Hoy que apenas podemos andar, caminamos y paseamos en lugar de sestear, ya leyendo, que es una forma de vivir intensamente, ya charlando, que la palabra es vida, ya durmiendo, que el sueño es anticipo sin intereses de ese descanso sin retorno. Lo hacemos alargando el tiempo, alargándolo incluso con sufrimientos, que el dolor, a veces, para las manecillas del reloj o les imprime un ritmo lento, que es lo que necesitamos, no días de veintiocho horas, sino horas de doscientos minutos.
Mientras tanto gozamos de una puesta de sol, de la brisa marina que sube por el río, del deslizarse de las aguas siempre las mismas y siempre distintas, mudas en el remanso, cantarinas en la catarata y vemos los cedros que plantara mano amigo hace más de un siglo como se dirigen a los cielos y pensamos que cuando nosotros seamos sólo recuerdos, ellos seguirán ahí desafiando a la tormenta, ahondando sus raíces en la tierra y meciendo sus ramas con el viento.
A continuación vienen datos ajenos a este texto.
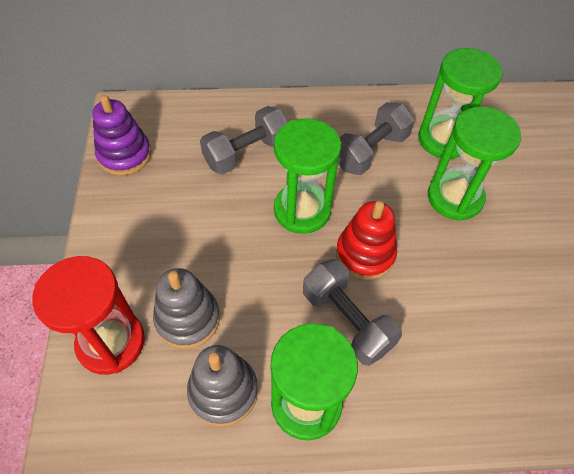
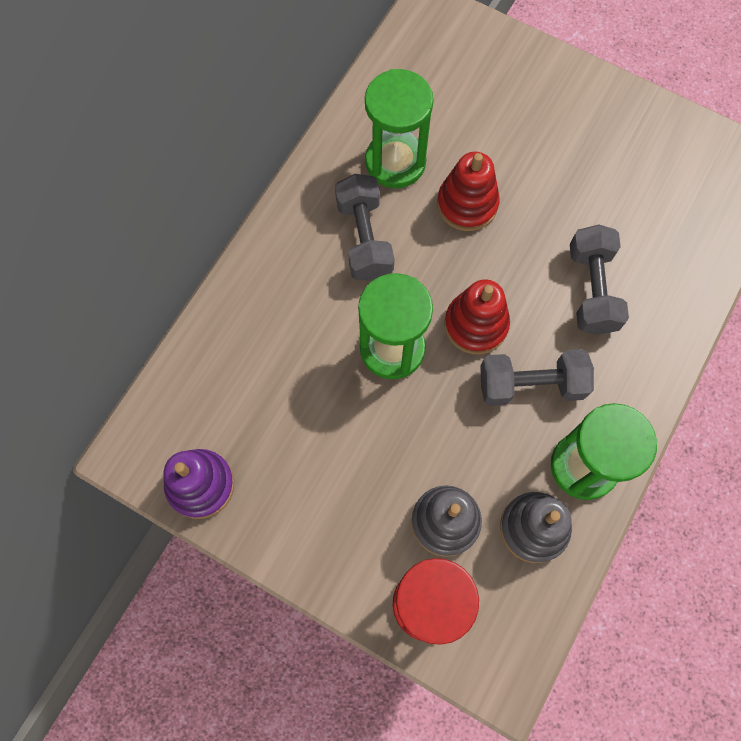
camera: 55 degrees left, 15 degrees up
(246, 153) = (284, 358): grey dumbbell -> grey dumbbell (591, 289)
(454, 197) = (467, 204): green hourglass -> red stacking toy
Aunque ellos, tan gallardos, tan robustos y bellos, no sepan que lo son, ni puedan sentir nuestra ausencia y menos razonar sobre la brevedad de la vida o su longevidad.
Nosotros, frágiles como mariposas y de escasa duración como ellas, somos infinitos y eternos porque podemos pensar y razonar sobre ese infinito que tampoco sería nada si una mente no lo midiera, o lo pensara y somos eternos porque como el agua siempre somos los mismos, aunque siempre seamos diferentes.